━━━━━ Verilen metin ━━━━━

Yaşamak Bir Ağaç Gibi Tek ve Hür, Ve Bir Orman Gibi Kardeşçesine...

Misak-i Milli içinde...

Site Menüsü
Saat
Site Haritası
GÜNEYDOĞU ÇOK AMA ÇOK ÖNEMLİ GELİŞMELERE GEBE

 

GÜNEYDOĞU ÇOK AMA ÇOK ÖNEMLİ GELİŞMELERE GEBE


Türk televizyonları, Türk gazeteleri Tunus, Mısır, Libya, Bahreyn, Suriye, hatta İran’da yaşanan “halk kalkışmaları”nı oldukça detaylı veriyorlar ama Güneydoğu’da yaşanan “halk kalkışması” medyada nedense hak ettiği yeri bulamıyor.

Şükür bizde devlet isyancılara silah çekmiyor ama ister adına “sivil itaatsizlik” deyin, ister “demokratik özerklik”, Kürtlerin çoğunluk olduğu illerde artık “devlet otoritesi”nden bahsetmek çok zor. Üstelik, Kürtler PKK’dan da korkuyorlar ama “sivil itaatsizliğin” çok önemli bir ayağı kendiliğinden yaşanan (spontan) gelişmeler.

Artık, bölgede yaşayan her türlü “tatsızlığı” PKK’ya yüklemek de genel kabul görmüyor!

                            ***

En son Uludere’de 12 teröristin TSK tarafından öldürülmesi Güneydoğu’da kıyameti kopardı.

Son olayla ilgili çeşitli görüşler var ve her biri birbirinden vahim.

Bu iddialardan sadece birisinin doğru olması Diyarbakır meydanlarını, Ahmet Türk’ün dediği gibi “Tahriri Meydanı”na çevirebilir. Görüşler şöyle:

                            ***

1)Klasik görüş, her seçim öncesi olduğu gibi PKK’nın yine teröre başvurmak için hazırlık yaptığını, TSK’nın da ön adım alarak ülkeye saldıracak teröristleri sınırda bertaraf ettiğini savunuyor. Görüş, geçen haftalarda Kastamonu’da yaşanan “AKP konvoyuna yapılan garip saldırıyı” ve Apo’nun “kıyamet 15 Hazirandan sonra kopacak” tehdidini kendisini doğrulayacak örnekler olarak kullanıyor.

━━━━━ Kaynak veriler ━━━━━

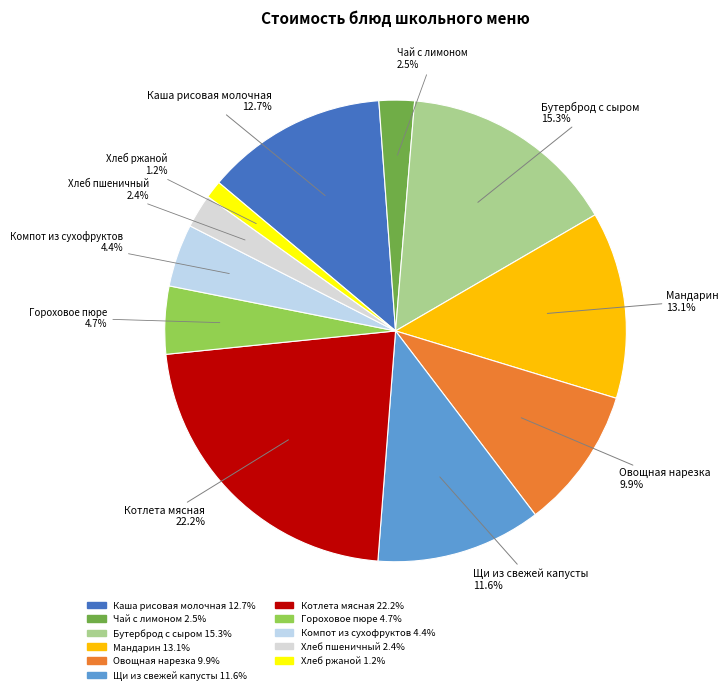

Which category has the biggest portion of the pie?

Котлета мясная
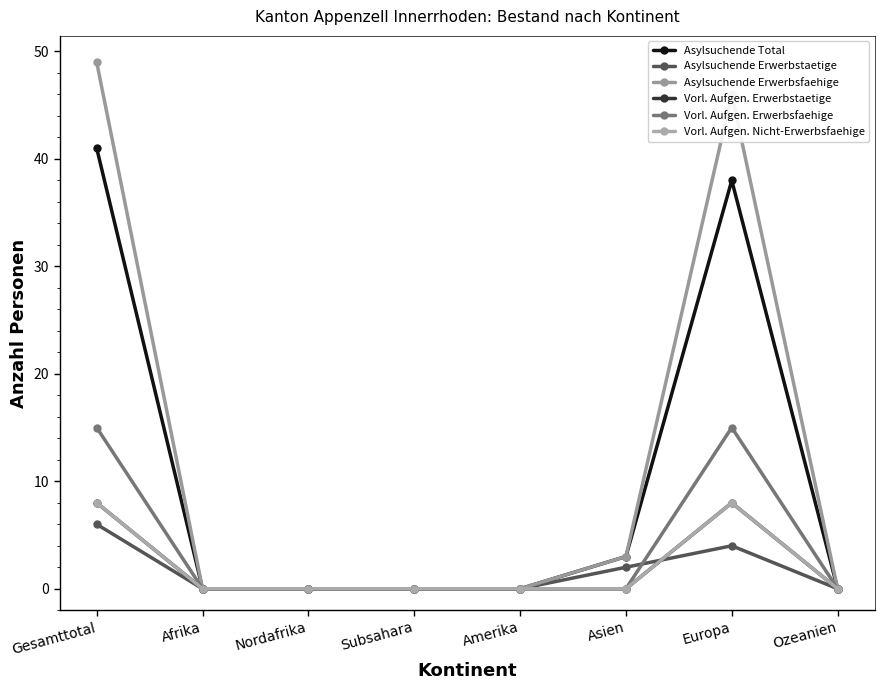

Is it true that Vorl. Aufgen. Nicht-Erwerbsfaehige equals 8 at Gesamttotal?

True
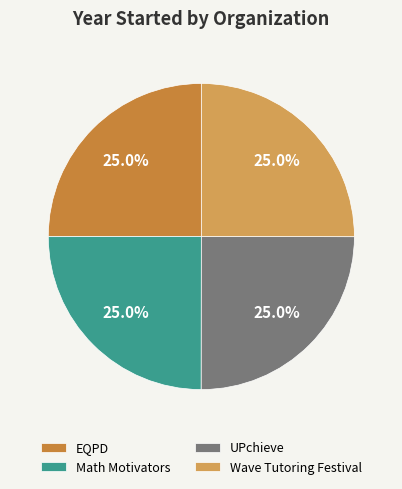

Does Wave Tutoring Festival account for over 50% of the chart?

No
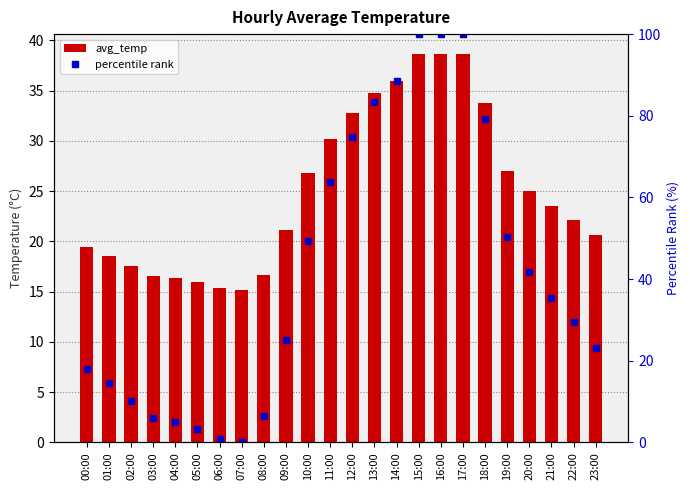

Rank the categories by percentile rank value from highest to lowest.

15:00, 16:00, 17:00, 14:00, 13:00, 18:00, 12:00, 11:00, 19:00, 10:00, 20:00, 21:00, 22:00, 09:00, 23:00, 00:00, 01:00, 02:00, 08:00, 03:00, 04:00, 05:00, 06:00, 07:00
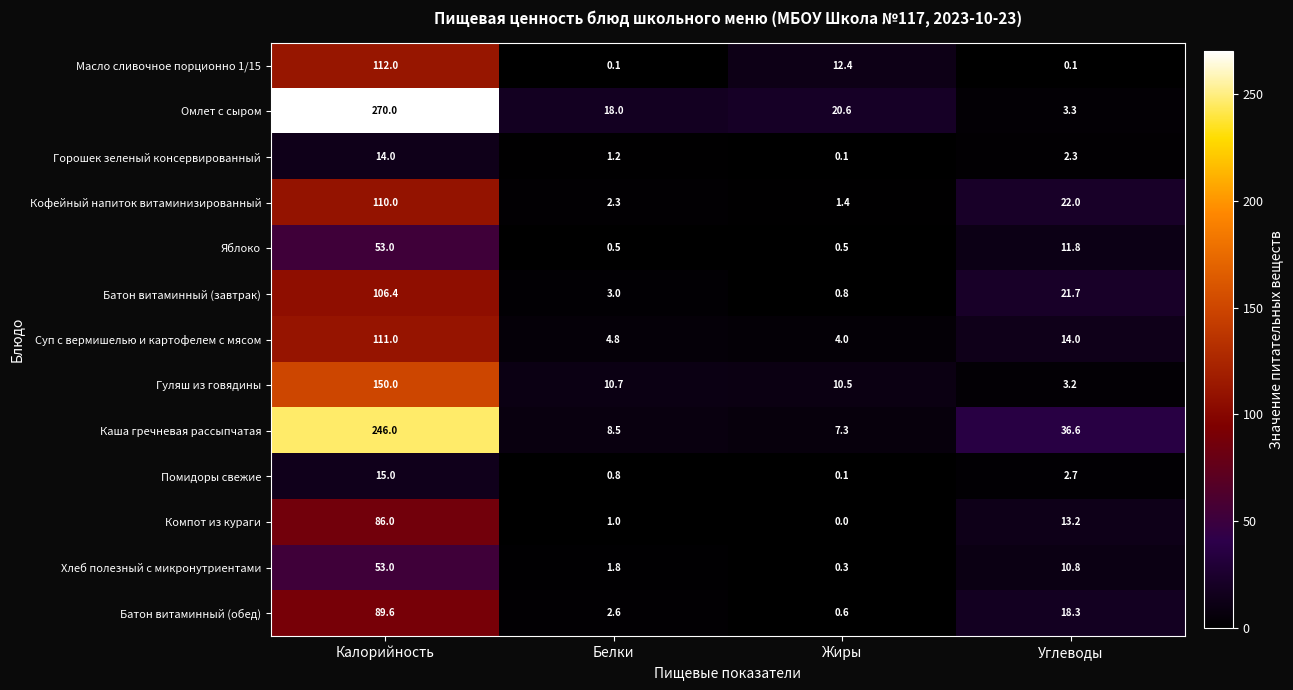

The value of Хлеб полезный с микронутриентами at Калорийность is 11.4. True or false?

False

━━━━━

Yapılacak iş 1:
Güneydoğu yazısında "Şükür bizde devlet" sözlerinden aşağıya, "yaşanan (spontan) gelişmeler." sözlerine kadar uzanan her şeyi harfi harfine çıkar.
Yapılacak iş 2:
Güneydoğu yazısına göre şu ifadeler doğru mu: (a) Türk televizyonları ve gazeteleri Tunus ve Mısır'daki halk kalkışmalarını ayrıntılı veriyor; (b) Uludere'de TSK tarafından 15 terörist öldürüldü; (c) devlet isyancılara silah çekiyor? Her biri için evet ya da hayır de ve yazıdan belirleyici sözleri aynen aktar.
Bu iş için verilere gerek yok.

Son yanıt 1:
Şükür bizde devlet isyancılara silah çekmiyor ama ister adına “sivil itaatsizlik” deyin, ister “demokratik özerklik”, Kürtlerin çoğunluk olduğu illerde artık “devlet otoritesi”nden bahsetmek çok zor. Üstelik, Kürtler PKK’dan da korkuyorlar ama “sivil itaatsizliğin” çok önemli bir ayağı kendiliğinden yaşanan (spontan) gelişmeler.

Son yanıt 2:
(a) Evet: "Türk televizyonları, Türk gazeteleri Tunus, Mısır, Libya, Bahreyn, Suriye, hatta İran’da yaşanan “halk kalkışmaları”nı oldukça detaylı veriyorlar"
(b) Hayır: "En son Uludere’de 12 teröristin TSK tarafından öldürülmesi"
(c) Hayır: "Şükür bizde devlet isyancılara silah çekmiyor"